Event Date
Oct 07, 2011
Tria Andrews, UC Berkeley
Tala Khanmalek, UC Berkeley

Tria Andrews and Tala Khanmalek


CRG Thursday Forum Series


Writing the Body into (Well-) Being
Tala Khanmalek, Ethnic Studies

As almost all research on the Iranian diaspora states, studies about psychopathologies of Iranian immigrants including first-, second-, and third-generations are scarce although this population experiences a mental health disparity. The few studies that have been done apply limited understandings of mental health and its manifestations (via two major realms of dysfunction: externalizing or internalizing). The biomedical definition of psychological disorder considers the mind only as evidenced in the prefix “psycho-,” signifies an abnormality, and situates the problem squarely within the individual. Normative mental health practices (i.e. therapy) and psychotropic medications also operate on these presuppositions. Most importantly, the few studies that have been done fail to critically articulate the relationship between mental health and structural factors. The deficient notion of acculturation is usually referred, to both analyze stressors and to conclude that the more immigrants assimilate the less mental health problems they will have, supporting the melting pot and bicultural hypotheses of acculturation.

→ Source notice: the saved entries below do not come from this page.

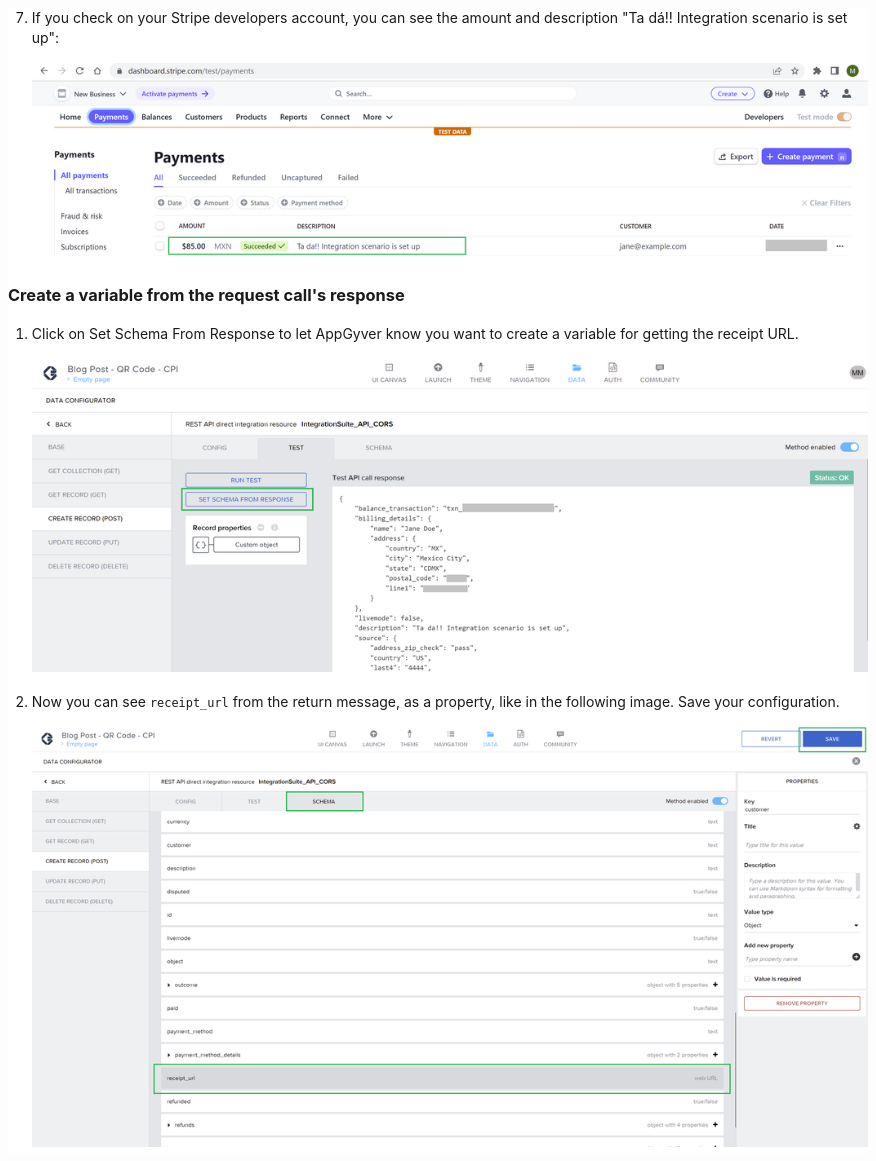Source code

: 7. If you check on your Stripe developers account, you can see the amount and description "Ta dá!! Integration scenario is set up":

    ![Test Stripe charge](test_stripe.png)

### Create a variable from the request call's response

1. Click on Set Schema From Response to let AppGyver know you want to create a variable for getting the receipt URL.

    ![Set schema from response](set_schema_response.png)

2. Now you can see `receipt_url` from the return message, as a property, like in the following image. Save your configuration.

    ![Save schema from response](save_schema_response.png)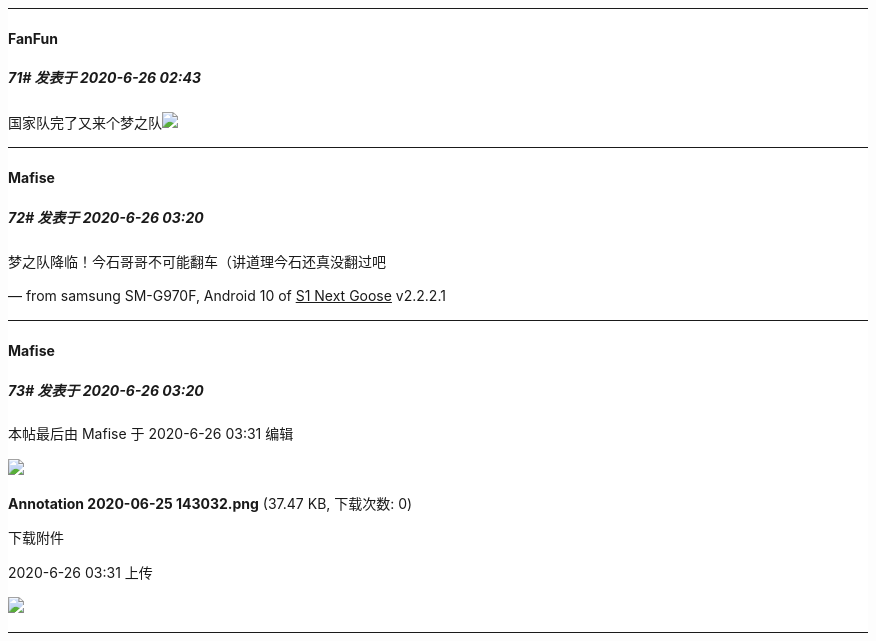 


*****

####  FanFun  
##### 71#       发表于 2020-6-26 02:43




国家队完了又来个梦之队<img src="https://static.saraba1st.com/image/smiley/face2017/067.png" referrerpolicy="no-referrer">







*****

####  Mafise  
##### 72#       发表于 2020-6-26 03:20




梦之队降临！今石哥哥不可能翻车（讲道理今石还真没翻过吧

— from samsung SM-G970F, Android 10 of [S1 Next Goose](https://pan.baidu.com/s/1mi43uRm) v2.2.2.1







*****

####  Mafise  
##### 73#       发表于 2020-6-26 03:20



 本帖最后由 Mafise 于 2020-6-26 03:31 编辑 


<img src="https://img.saraba1st.com/forum/202006/26/033113z7hbq47mfdfhbvp7.png" referrerpolicy="no-referrer">


<strong>Annotation 2020-06-25 143032.png</strong> (37.47 KB, 下载次数: 0)

下载附件

2020-6-26 03:31 上传





<img src="https://static.saraba1st.com/image/smiley/face2017/044.png" referrerpolicy="no-referrer">







*****
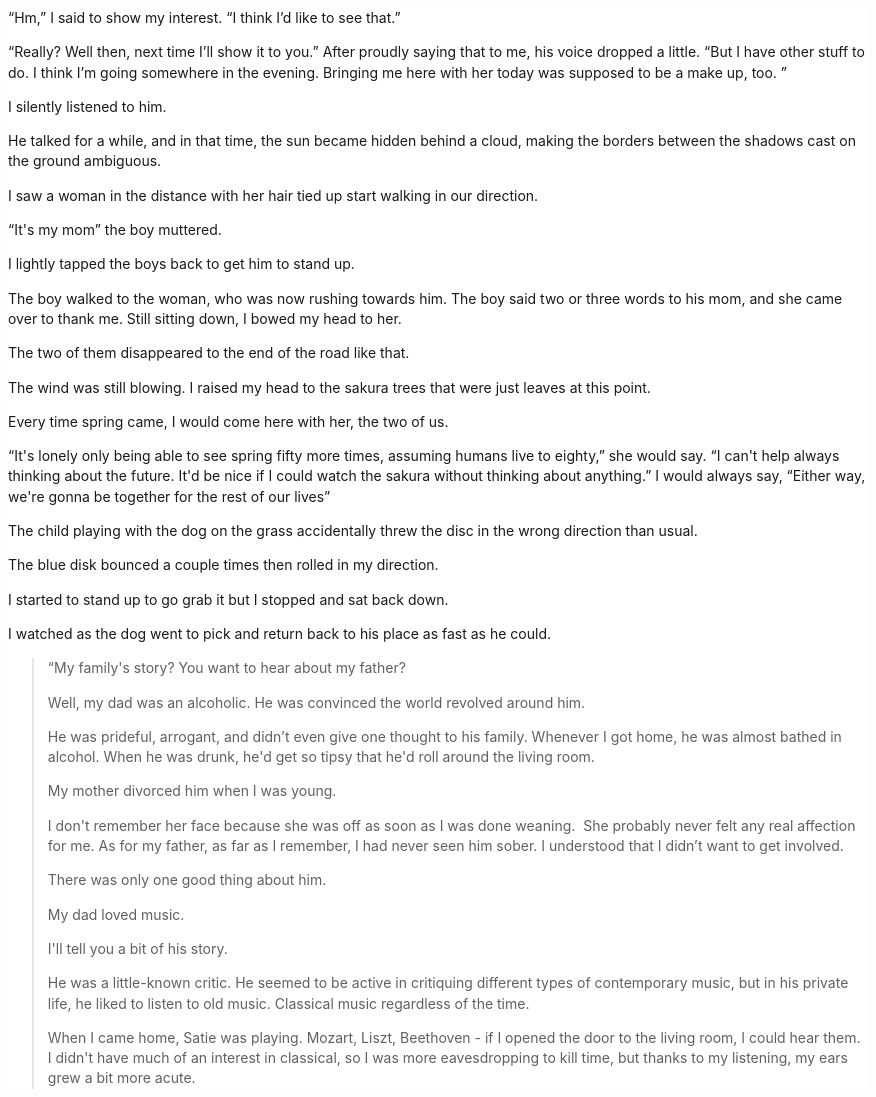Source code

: “Hm,” I said to show my interest. “I think I’d like to see that.”

“Really? Well then, next time I’ll show it to you.” After proudly saying that to me, his voice dropped a little. “But I have other stuff to do. I think I’m going somewhere in the evening. Bringing me here with her today was supposed to be a make up, too. ”

I silently listened to him.

He talked for a while, and in that time, the sun became hidden behind a cloud, making the borders between the shadows cast on the ground ambiguous.

I saw a woman in the distance with her hair tied up start walking in our direction.

“It's my mom” the boy muttered.

I lightly tapped the boys back to get him to stand up.

The boy walked to the woman, who was now rushing towards him. The boy said two or three words to his mom, and she came over to thank me. Still sitting down, I bowed my head to her.

The two of them disappeared to the end of the road like that.

  

The wind was still blowing. I raised my head to the sakura trees that were just leaves at this point. 

Every time spring came, I would come here with her, the two of us. 

“It's lonely only being able to see spring fifty more times, assuming humans live to eighty,” she would say. “I can't help always thinking about the future. It'd be nice if I could watch the sakura without thinking about anything.” I would always say, “Either way, we're gonna be together for the rest of our lives”

The child playing with the dog on the grass accidentally threw the disc in the wrong direction than usual. 

The blue disk bounced a couple times then rolled in my direction.

I started to stand up to go grab it but I stopped and sat back down.

I watched as the dog went to pick and return back to his place as fast as he could.

> “My family's story? You want to hear about my father?
> 
> Well, my dad was an alcoholic. He was convinced the world revolved around him.
> 
> He was prideful, arrogant, and didn’t even give one thought to his family. Whenever I got home, he was almost bathed in alcohol. When he was drunk, he'd get so tipsy that he'd roll around the living room.
> 
> My mother divorced him when I was young.
> 
> I don't remember her face because she was off as soon as I was done weaning.  She probably never felt any real affection for me. As for my father, as far as I remember, I had never seen him sober. I understood that I didn’t want to get involved.
> 
> There was only one good thing about him.
> 
> My dad loved music.
> 
> I'll tell you a bit of his story. 
> 
> He was a little-known critic. He seemed to be active in critiquing different types of contemporary music, but in his private life, he liked to listen to old music. Classical music regardless of the time.
> 
> When I came home, Satie was playing. Mozart, Liszt, Beethoven - if I opened the door to the living room, I could hear them. I didn't have much of an interest in classical, so I was more eavesdropping to kill time, but thanks to my listening, my ears grew a bit more acute.
>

Mental health is of course contingent on multiple variables such as gender, sexuality, class, age, and length of residence in the U.S., not to mention one’s status as either, immigrant, refugee, or asylum seeker. However, almost all research on the Iranian diaspora mentions a relationship between discriminatory images and ideas of Middle Eastern and/or Muslim peoples, especially since 9/11, and both acculturative and psychological stress while making no formal association. In short, the discourse remains depoliticized.

My paper argues for a holistic approach to psychopathology that not only involves the body and the soul, but also social causes of dis-ease. A holistic approach therefore uses Frantz Fanon’s theory of sociogeny to study the psychology of oppression. In this case, sociogeny enables us to primarily consider what has been called “Islamophobia” and its affects on the mindbodysoul beyond informal causation. My paper further argues that the narratives of Iranian-American women already challenge dominant biomedical semantics in this way. Their stories intuitively frame the illness of their mindbodysoul’s and social detriments of health like racism. Through narrating their experiential (and embodied) knowledge, Iranian-American women become theoreticians of biomedicine, filling in the gaps of existing studies about their mental health. In addition, their accounts offer new conceptualizations of subjectivity, writing the body into (well-)being.

Interconnected Individualism and the Lakota Medicine Wheel
Tria Andrews. Ethnic Studies

Dominant narratives largely depict Native American cultural values as upholding collectivism in contrast to Western society, which supposedly promotes individualism.  While to some extent this is true, what has been largely overlooked are the ways in which Native societies emphasize the necessity of individuality within the collective community, which I term “interconnected individualism. “ According to Lakota cultural beliefs, an individual’s understanding of her role within the web of macro and micro, worldly and other worldly interconnectedness create the conditions for holistic health and healing.

At Wanbli Wiconi Tipi (WWT), the Youth Wellness and Renewal Juvenile Detention Center, located on the Rosebud Indian Reservation, the Medicine Wheel, forms the theoretical basis for rehabilitation.  While there is a common understanding of the symbolism of the Medicine Wheel among Lakota people, when explaining the Medicine Wheel, program directors often elucidate that every person must come to understand the Wheel for herself.  The role of the individual and the holistic strength one gains from practicing solitude while ever connected to the community is further evident in the culturally relevant programs and ceremonies in which the youth engage.

The Lakota conception of interconnected individualism and the Medicine Wheel evidences Mignolo’s notions of border thinking.  Reservations, themselves as a type of borderland, often comprised of people from different races and cultures, living in a manner that fuses traditional and modern ways, creates an environment for border thinking to occur.  “‘Black and white thinking,‘” or dichotomous thinking, which “‘move[s] from problem to solution,’” is also considered “‘addictive thinking.’”  In a society, which by and large thinks addictively, centering Lakota ideas about the Medicine Wheel may provide the impetus for the processes of healing to occur.